A.      Challenge for Cause

          To preserve error with respect to a trial court’s denial of a challenge for cause, an appellant must (1) assert a clear and specific challenge for cause, (2) use a peremptory strike on the complained-of veniremember, (3) exhaust his peremptory strikes, (4) request additional peremptory strikes, (5) identify an objectionable juror, and (6) claim that he would have struck the objectionable juror with a peremptory strike if he had one to use. Allen v. State, 108 S.W.3d 281, 282 (Tex. Crim. App. 2003). Appellant failed to meet the third, fourth, fifth, and sixth requirements to preserve error. Although appellant objected to veniremember McCormack and ultimately used a peremptory strike on her, appellant failed to exhaust all his peremptory strikes. It follows that appellant did not request additional peremptory strikes. Furthermore, appellant has failed to identify an objectionable juror who actually sat on the jury; nor can he claim that he would have struck the objectionable juror with a peremptory strike if he had one to use.
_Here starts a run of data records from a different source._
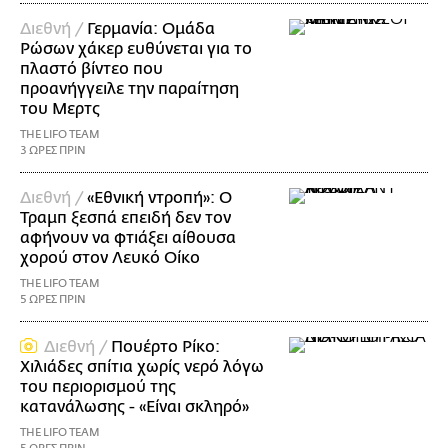
Διεθνή /
Γερμανία: Ομάδα
Ρώσων χάκερ ευθύνεται για το
πλαστό βίντεο που
προανήγγειλε την παραίτηση
του Μερτς
THE LIFO TEAM
3 ΩΡΕΣ ΠΡΙΝ
Διεθνή /
«Εθνική ντροπή»: Ο
Τραμπ ξεσπά επειδή δεν τον
αφήνουν να φτιάξει αίθουσα
χορού στον Λευκό Οίκο
THE LIFO TEAM
5 ΩΡΕΣ ΠΡΙΝ
Διεθνή /
Πουέρτο Ρίκο:
Χιλιάδες σπίτια χωρίς νερό λόγω
του περιορισμού της
κατανάλωσης - «Είναι σκληρό»
THE LIFO TEAM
          We hold that appellant has failed to preserve error as to his contention that the trial court erred in denying his challenge for cause of veniremember McCormack.

B.      Commitment Question

          A commitment question is a question that commits a prospective juror to resolve, or to refrain from resolving, an issue a certain way after learning a particular fact. Standefer v. State, 59 S.W.3d 177, 179 (Tex. Crim. App. 2001). Often, such questions ask for a “yes” or “no” answer in which one or both of the possible answers commits the jury to resolve an issue a certain way. Id. Although not all commitment questions are improper, those that include facts in addition to the facts necessary to establish a challenge for cause may be improper. Id. at 182.

          To complain of an improper commitment question, a defendant must (1) make a timely and specific objection to the improper question and (2) obtain a ruling on such objection or, if the court refuses to rule on the objection, object to the court’s refusal to rule. See Tex. R. App. P. 33.1(a); Geuder v. State, 115 S.W.3d 11, 13 (Tex.

Crim. App. 2003). In the instant case, appellant failed to make a timely and specific objection to the complained-of question.

          We hold that appellant has failed to preserve error as to his contention that the trial court asked an improper commitment question.

          We overrule appellant’s second point of error.

 

Conclusion

          We affirm the judgment of the trial court.

 


                                                             Laura Carter Higley

                                                             Justice

 

Panel consists of Justices Nuchia, Alcala, and Higley.

Do not publish. Tex. R. App. P. 47.2(b).